(What you are asked to do) Give back all of the data exactly as it stands, with the pictures removed.

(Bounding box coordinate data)
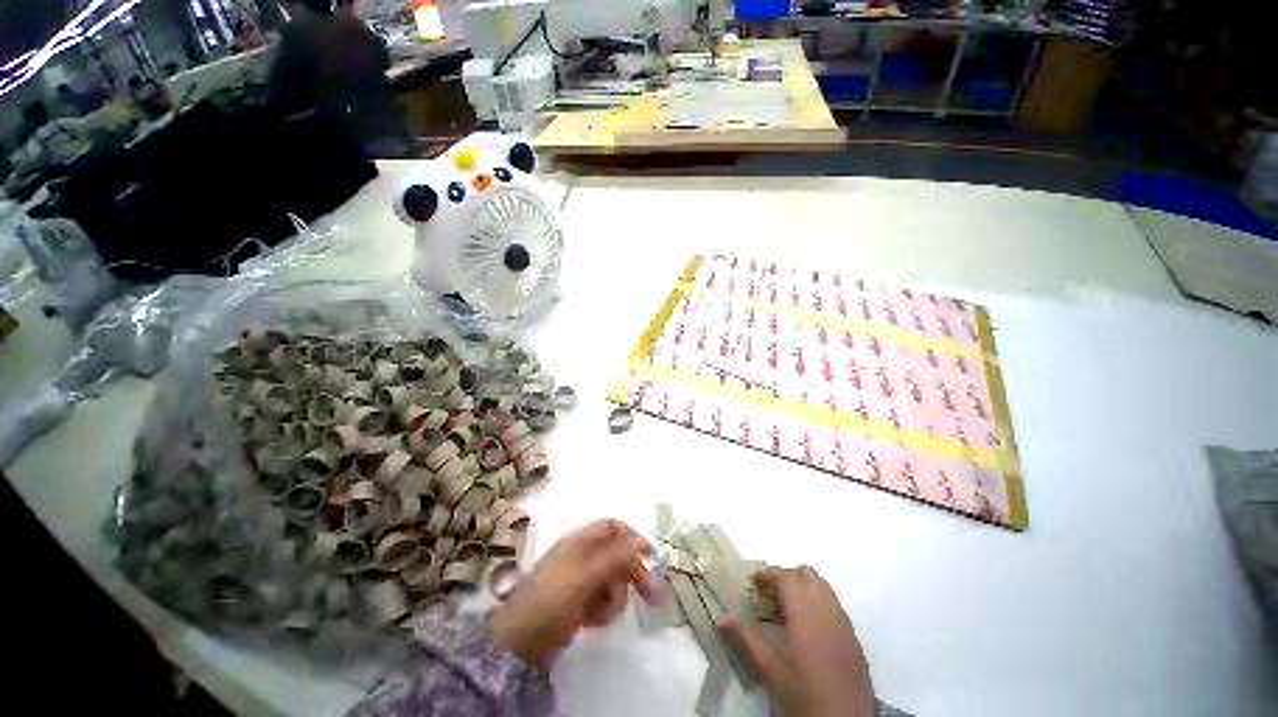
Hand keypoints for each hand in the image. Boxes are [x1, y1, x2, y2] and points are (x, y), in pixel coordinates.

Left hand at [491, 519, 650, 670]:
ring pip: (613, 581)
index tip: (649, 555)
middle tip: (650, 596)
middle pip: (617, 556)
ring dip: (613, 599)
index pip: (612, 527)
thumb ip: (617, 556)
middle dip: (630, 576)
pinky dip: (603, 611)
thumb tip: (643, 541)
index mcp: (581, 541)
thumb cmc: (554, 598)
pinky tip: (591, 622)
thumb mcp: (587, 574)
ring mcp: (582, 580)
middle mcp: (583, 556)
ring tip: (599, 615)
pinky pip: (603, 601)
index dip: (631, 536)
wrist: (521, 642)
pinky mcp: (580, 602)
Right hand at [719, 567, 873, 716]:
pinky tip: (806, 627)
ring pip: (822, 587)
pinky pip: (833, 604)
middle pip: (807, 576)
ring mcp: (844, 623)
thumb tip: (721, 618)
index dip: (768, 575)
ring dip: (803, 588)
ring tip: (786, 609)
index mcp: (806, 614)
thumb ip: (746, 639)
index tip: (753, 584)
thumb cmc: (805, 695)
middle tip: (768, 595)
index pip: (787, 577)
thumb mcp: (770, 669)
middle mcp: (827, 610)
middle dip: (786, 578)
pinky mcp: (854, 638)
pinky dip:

(Reply)
Hand keypoints for each hand in the image. Boxes are [x1, y1, x2, y2] and points are (x, y), in pixel coordinates.

Left hand at [491, 519, 650, 670]:
ring pip: (613, 581)
index tip: (649, 555)
middle tip: (650, 596)
middle pip: (617, 556)
ring dip: (613, 599)
index pip: (612, 527)
thumb ip: (617, 556)
middle dip: (630, 576)
pinky dip: (603, 611)
thumb tip: (643, 541)
index mcp: (581, 541)
thumb cmc: (554, 598)
pinky tip: (591, 622)
thumb mcp: (587, 574)
ring mcp: (582, 580)
middle mcp: (583, 556)
ring tip: (599, 615)
pinky pip: (603, 601)
index dip: (631, 536)
wrist: (521, 642)
pinky mcp: (580, 602)
Right hand at [719, 567, 873, 716]:
pinky tip: (806, 627)
ring pip: (822, 587)
pinky pip: (833, 604)
middle pip: (807, 576)
ring mcp: (844, 623)
thumb tip: (721, 618)
index dip: (768, 575)
ring dip: (803, 588)
ring tip: (786, 609)
index mcp: (806, 614)
thumb ip: (746, 639)
index tip: (753, 584)
thumb cmc: (805, 695)
middle tip: (768, 595)
index pip: (787, 577)
thumb mcp: (770, 669)
middle mcp: (827, 610)
middle dip: (786, 578)
pinky mcp: (854, 638)
pinky dip:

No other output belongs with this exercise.